You can definitely train every day. Keep good track of your volume and intensity, don't fucking kill yourself on any of the days, keep on top of your mobility, hit proper positions on the lifts, and you're golden. Essentially, if you're going to train every day, I'd just use Prilipen's Chart and take the low end of things. As well, I'd take the low end of the number of bar lifts and approaches (sets)

SecondsOut 07-01-2013 07:23 AM

Pavel is a big advocate for training frequency. "grease the groove" is just toned down volume+intensity and ramped-up frequency. i think there's a section in Power to the People where he mentions how some Olympic lifters train every day.
i think of it as a manual labor job: you have to work 5 days a week/8 hours a day. your boss isn't gonna say "the optimal work time is 3 days per week/45 minutes per day. any more than that, and you would be overexerting yourself." you just have to get the work done to keep the job and get paid, there is no "this isn't optimal for my body." of course, manual labor isn't exactly the same as heavy resistance training.

Off Road 07-01-2013 08:08 AM

I've seen every day training work, but it was more like one lift a day and they weren't all BIG lifts. Something like day 1) Bench, then day 2) Rows, then day 3) Squats, then day 4) Press, then day 5) Deadlift, then day 6) Arms, and then day 7) Gut Work.

My personal preference would be;

Day 1) Bench +assistance
Day 2) Squats +assistance
Day 3) Hill Sprints or Sled Dragging
Day 4) Press +assistance
Day 5) Deadlift +assistance
Day 6) Prowler Pushing
Day 7) Gut, Grip, and Neck

moeheep 07-01-2013 08:09 AM

Ya know Ben....there is only one way to find out.....

EliteDreams 07-01-2013 09:43 AM

Let's find out.
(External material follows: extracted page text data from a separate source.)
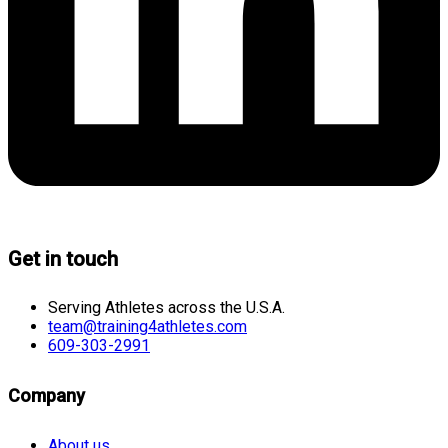
Get in touch
Serving Athletes across the U.S.A.
team@training4athletes.com
609-303-2991
Company
About us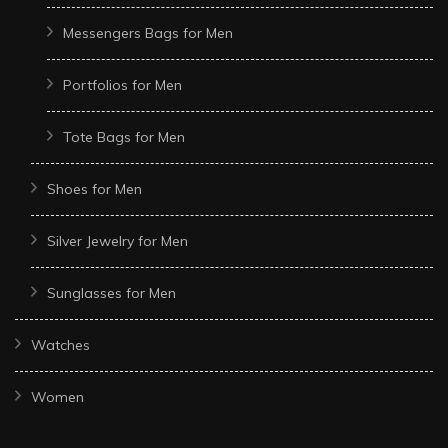
Messengers Bags for Men
Portfolios for Men
Tote Bags for Men
Shoes for Men
Silver Jewelry for Men
Sunglasses for Men
Watches
Women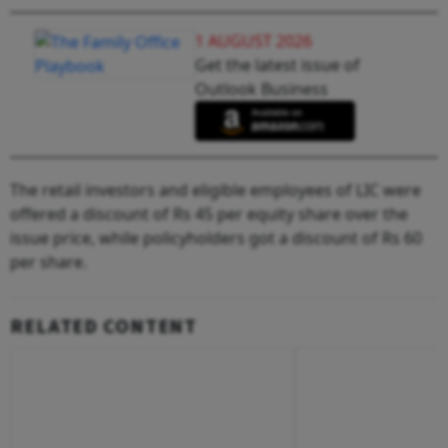
1 AUGUST 2026
Get the latest issue of
Outlook Business
The retail investors and eligible employees of LIC were
offered a discount of Rs 45 per equity share over the
issue price, while policyholders got a discount of Rs 60
per share.
RELATED CONTENT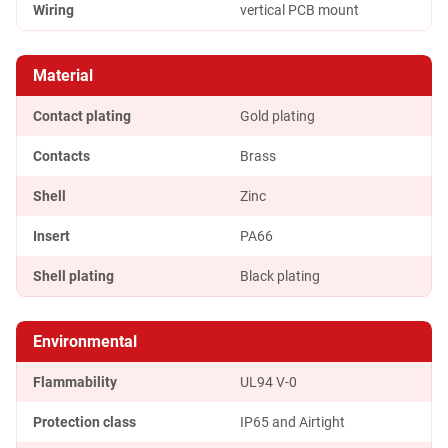
Wiring
vertical PCB mount
Material
Contact plating
Gold plating
Contacts
Brass
Shell
Zinc
Insert
PA66
Shell plating
Black plating
Environmental
Flammability
UL94 V-0
Protection class
IP65 and Airtight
I'll try it like so, build up, and may change things around later on. First let's get used to the frequency.

Amd uh, I'm on my feet 7-8 hours a night. Not feeling like more cardio.

EliteDreams 07-01-2013 10:05 AM

Ok, here's a thought. Squat every day. Bench and deadlift every other day, 4 days bench, 3 days pulling. Of course it would take a while to work up to any appreciable weight.

Or run a continuous 3 day cycle of squat/bench/deads/squat/bench/deads/squat/bench/deads/squat/bench/deads. Ok breathe. I'm overthinking things.

stayaggro 07-01-2013 10:12 AM

Mark Bell's latest Power Project video, he talks a bit about training 7x/week toward the end. apparently its what he does. He has 4 days dedicated to power lifting, an arm day, a GPP day, and a back day.

Also, Jamie Lewis trains with no end, sometimes two a days with no rest days for weeks at at a time.

Definitely worth a shot, cause, why not?